Aos 30 anos, Agustín Rossi é titular absoluto do Flamengo e tem contrato válido até dezembro de 2027, com possibilidade de renovação. O processo de cidadania é visto internamente como uma decisão estratégica, já que a naturalização permitiria ao clube abrir uma vaga adicional para estrangeiros nas competições nacionais, que atualmente limitam a inscrição a sete jogadores não brasileiros por partida.
Fontes ligadas ao departamento de futebol confirmam que o Flamengo vê o processo com entusiasmo e deve oferecer total apoio ao jogador durante as etapas legais. O clube pretende também antecipar conversas para extensão contratual até 2029, como forma de reconhecimento pelo desempenho e pela liderança do goleiro dentro do elenco.

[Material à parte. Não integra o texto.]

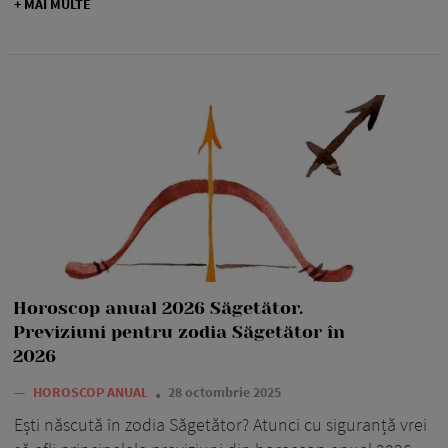
+ MAI MULTE
Horoscop anual 2026 Săgetător.
Previziuni pentru zodia Săgetător în
2026
—
HOROSCOP ANUAL
28 octombrie 2025
Ești născută în zodia Săgetător? Atunci cu siguranță vrei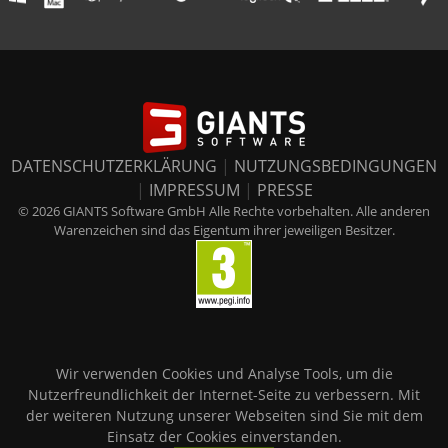
DATENSCHUTZERKLÄRUNG
|
NUTZUNGSBEDINGUNGEN
|
IMPRESSUM
|
PRESSE
© 2026 GIANTS Software GmbH Alle Rechte vorbehalten. Alle anderen
Warenzeichen sind das Eigentum ihrer jeweiligen Besitzer.
Wir verwenden Cookies und Analyse Tools, um die
Nutzerfreundlichkeit der Internet-Seite zu verbessern. Mit
der weiteren Nutzung unserer Webseiten sind Sie mit dem
Einsatz der Cookies einverstanden.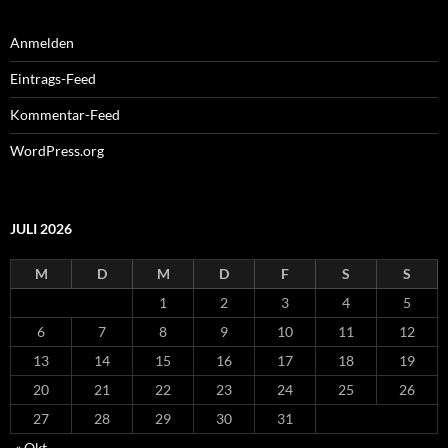
Anmelden
Eintrags-Feed
Kommentar-Feed
WordPress.org
JULI 2026
M
D
M
D
F
S
S
1
2
3
4
5
6
7
8
9
10
11
12
13
14
15
16
17
18
19
20
21
22
23
24
25
26
27
28
29
30
31
« Okt.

Desde sua chegada, Rossi disputou mais de 100 partidas e foi decisivo em clássicos e torneios continentais, conquistando títulos importantes como a Copa do Brasil (2024), a Supercopa do Brasil (2025) e o Campeonato Carioca (2024 e 2025).

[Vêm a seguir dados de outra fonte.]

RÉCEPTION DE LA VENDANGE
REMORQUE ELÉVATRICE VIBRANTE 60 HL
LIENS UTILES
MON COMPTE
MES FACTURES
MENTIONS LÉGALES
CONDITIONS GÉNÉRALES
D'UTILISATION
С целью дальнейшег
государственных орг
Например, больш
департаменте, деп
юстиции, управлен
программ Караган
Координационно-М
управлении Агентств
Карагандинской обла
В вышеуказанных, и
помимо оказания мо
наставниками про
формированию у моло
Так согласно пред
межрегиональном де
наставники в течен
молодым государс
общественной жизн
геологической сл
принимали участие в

Para o argentino, o pedido de cidadania tem também valor afetivo. Segundo pessoas próximas, ele considera o Brasil sua segunda casa e deseja permanecer no país mesmo após o fim da carreira. “Rossi tem grande identificação com o clube e com a torcida. Ele vê a naturalização como uma forma de retribuição ao país que o acolheu”, disse uma fonte ao jornal.
A expectativa é de que todas as etapas burocráticas da naturalização sejam concluídas até 2026. Enquanto isso, o Flamengo segue contando com Rossi como uma de suas principais referências técnicas e um dos líderes do elenco comandado por Filipe Luís.